Ah, to be an ageing music writer... April Towers, aka Alex Noble and Charlie Burley, a Nottingham duo producing synth-based electro-guitar songs, cite Radiohead, Interpol and eighties acts such as Depeche Mode as chief influences. Clarity comes at the price of time. Eighties electro acts, once blasted out of fashion by nineties Britpop, Nu-Metal and Rap are now being re-evaluated and recognised for their worth. With music, especially, it seems it was ever this way. Each generation cruelly shrugs off the taste of its parents. The new becomes the old, the old becomes classic and eventually is re-assimilated back into the fold.

This not to criticise April Towers in any way. What would the Stones, Led Zeppelin or even The Beatles have been if not for the groundwork laid down by blues, country and folk? And where would Dylan be if not for Woody Guthrie? In the end, it is not what you are doing but how well you do it that counts and April Towers do it very well indeed. On Certified Freaky, opener ‛Takes One To Know One’ makes a powerful statement. A stuttering deep guitar-riff sets the pace, before bright petal rhythms unfold with rolling artificial waves, glittering electro-drums and some pretty wonderful vocals.

‛Modern Pysche’ is a wonderful track. Like Gary Numan and New Order, April Towers squeeze plenty of power, pathos and emotion from their electronic instrumentation. Bright, clarion keyboards and jangling drum-machines entwine with muscular synths, yet the duo imbue the whole with a subtlety and naturalness which is rare to find. The lyric:“What do I say, to a brand new day?” sums up the modern condition perfectly. In a world seemingly overloaded with information and entertainments, how does one escape the accelerating merry-go-round to even find a chance to centre oneself? Modern Psyche, indeed.

‛The Last Light’, a slower affair, shimmers into life with layers of atmospherics, subtle reverbs, block-chords of piano and finger-click percussion. Happily, the duo never resort to the cliched floor-filling big chorus.
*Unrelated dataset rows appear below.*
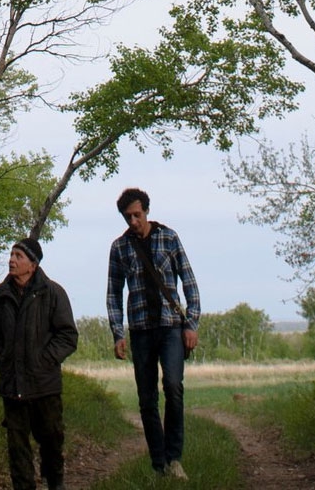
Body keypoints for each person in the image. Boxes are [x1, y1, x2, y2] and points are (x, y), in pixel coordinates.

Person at [106, 188, 200, 481]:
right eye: (128, 216)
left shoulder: (168, 237)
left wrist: (191, 324)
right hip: (141, 330)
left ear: (146, 211)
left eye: (137, 214)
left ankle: (175, 459)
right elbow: (113, 292)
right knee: (147, 400)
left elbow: (189, 283)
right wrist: (117, 333)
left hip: (171, 326)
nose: (133, 221)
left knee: (173, 387)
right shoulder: (119, 247)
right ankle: (158, 465)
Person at [0, 237, 78, 490]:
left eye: (19, 256)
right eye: (11, 254)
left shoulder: (53, 293)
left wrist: (45, 359)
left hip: (44, 385)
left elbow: (68, 336)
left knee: (51, 439)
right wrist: (0, 356)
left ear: (33, 264)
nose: (12, 260)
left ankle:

They possess more invention than that, rolling forward with looping drums, bright keyboards and some lovely choral touches. ‛Age Of The Offended’ races out of the blocks with a big-beat, roller-coaster keys and captivating chord-changes. Album closer ‛Do You Listen’ starts out as mid-tempo ghostly ballad, with echoing piano and deep washes of sound before a shuffling beat kicks in. It is very clear that the lads have salvaged the very best of their influences, but nothing here could be mistaken for anything other than contemporary. No mean feat at all.

There is no doubt April Towers have all the ingredients needed to go far. They wring more variety from their chosen instruments on Certified Freaky than many bands do over their entire career. Moreover, they make it seem effortless. When compared to their contemporaries, April Towers feel less commercial, far less self-indulgent and, strangely, more human by a long way.